- Exercise
Which lines run from the one containing "278 40 2534" to the last line of the entries? Return them exactly, with nothing more.
/---
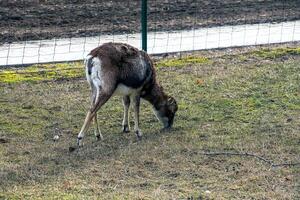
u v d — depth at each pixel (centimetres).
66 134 1734
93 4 3023
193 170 1520
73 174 1497
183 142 1672
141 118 1848
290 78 2127
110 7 2981
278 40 2534
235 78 2127
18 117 1827
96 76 1636
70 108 1900
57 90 2033
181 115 1845
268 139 1684
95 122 1688
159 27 2694
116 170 1518
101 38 2541
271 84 2077
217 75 2153
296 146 1648
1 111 1861
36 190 1418
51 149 1636
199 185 1451
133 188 1436
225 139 1686
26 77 2130
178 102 1934
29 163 1551
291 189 1434
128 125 1756
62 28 2669
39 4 2991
\---
- Task output
278 40 2534
235 78 2127
18 117 1827
96 76 1636
70 108 1900
57 90 2033
181 115 1845
268 139 1684
95 122 1688
159 27 2694
116 170 1518
101 38 2541
271 84 2077
217 75 2153
296 146 1648
1 111 1861
36 190 1418
51 149 1636
199 185 1451
133 188 1436
225 139 1686
26 77 2130
178 102 1934
29 163 1551
291 189 1434
128 125 1756
62 28 2669
39 4 2991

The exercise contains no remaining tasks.